__Instructions__:
1 – In the article on the Salesforce outage, how long did the outage last?
2 – Write the next part of the Salesforce outage article, starting after its last sentence.

__Text section__:
· · · · ·

Salesforce down: What you can learn from this outage

May 20, 2019
Salesforce down: What you can learn from this outage

Everyone has bad days. Every company has been through some kind of outage due to a buggy database deployment. Even the best of the best, with highly trained staff, world-class best practices and well thought out processes, make mistakes. On Friday, May 17th, 2019 Salesforce.com had a bad day.

The company deployed a faulty database change script that broke permission settings in production. This meant that users suddenly obtained read and write access to restricted data. This opened the door for an unauthorized employee to steal or tamper with the company’s data. As a result, Salesforce needed to take large parts of their infrastructure down to find and properly fix the issue. The outage lasted 15 hours and 8 minutes. According to Gartner’s formula ($5600/minute), this outage cost approximately $5 million. Plus, since so many companies rely on Salesforce, it was a very visible and embarrassing outage. (It’s earned several hashtags, including  and .)

I couldn’t help but think about all of those Salesforce employees who needed to work like mad to take the whole database down, find the offending database script, and restore everything. All because of one change script. That’s not a fun way to spend a Friday night (and Saturday).

· · · · ·

__Data segment__:

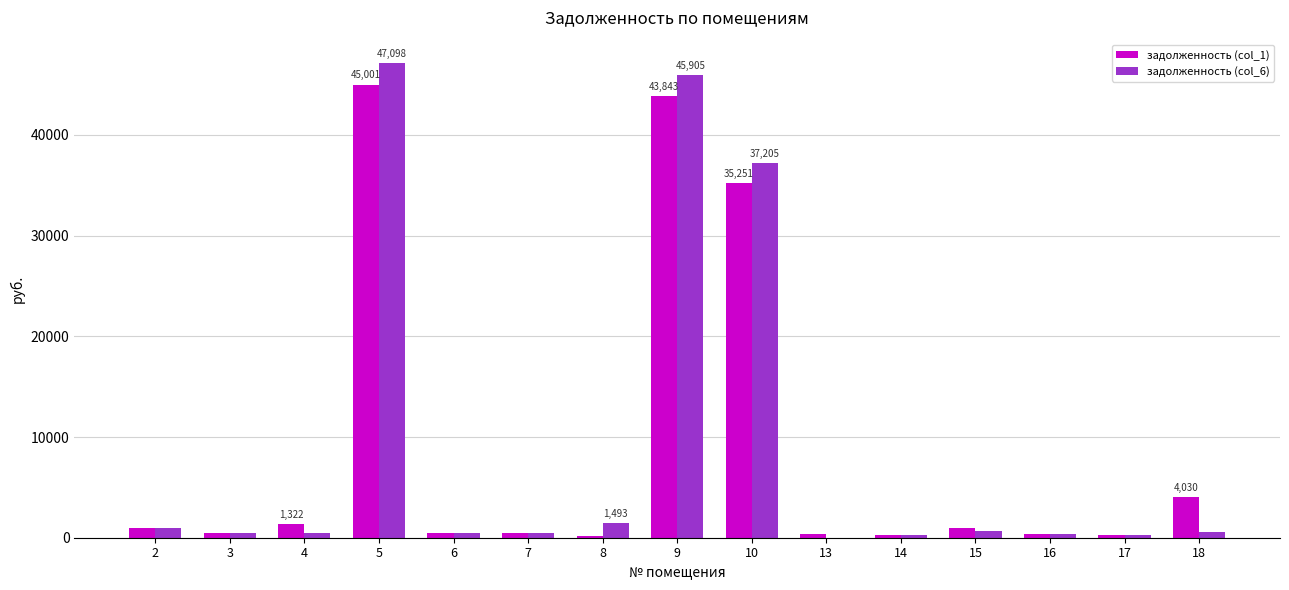

At which category is the sum across all series the highest?

5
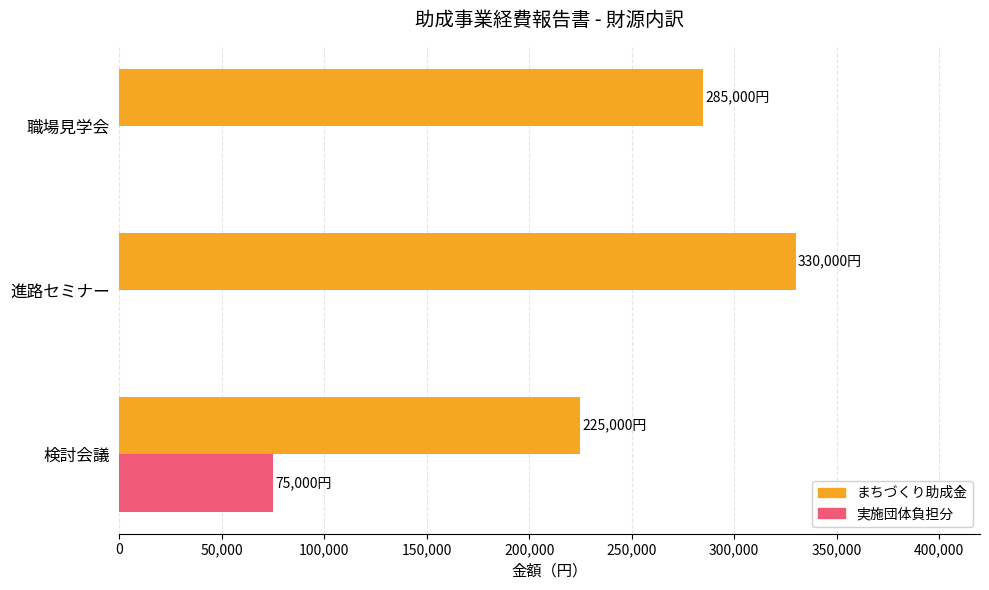

What is the sum of all 実施団体負担分 values?

75000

· · · · ·

__Answers per task__:
1 – 15 hours and 8 minutes

2 –
Before Friday, Salesforce customers have had very little disruption in service. Many loyal customers were tweeting about how rock solid the service has been and that’s impressive. They clearly had their stuff together over at Salesforce.

But everyone has blind spots.

Look for Blind Spots in Your Database Process

The bottom line is that this outage was preventable. There are tools out there, like Datical, that can auto-generate permissions on objects to ensure this doesn’t happen. And there are other ways to prevent this, like expanding test efforts and mirroring production data with solutions like Delphix to ensure scripts aren’t pushed to production without understanding what effect they might have.

If you haven’t looked into more robust database automation for your company yet, it’s well worth your time. We’d love to talk to you about how to prevent database production errors. We’re experts in this area. We’d love to connect with you about how we help our customers prevent database production errors every day. Contact us to learn more.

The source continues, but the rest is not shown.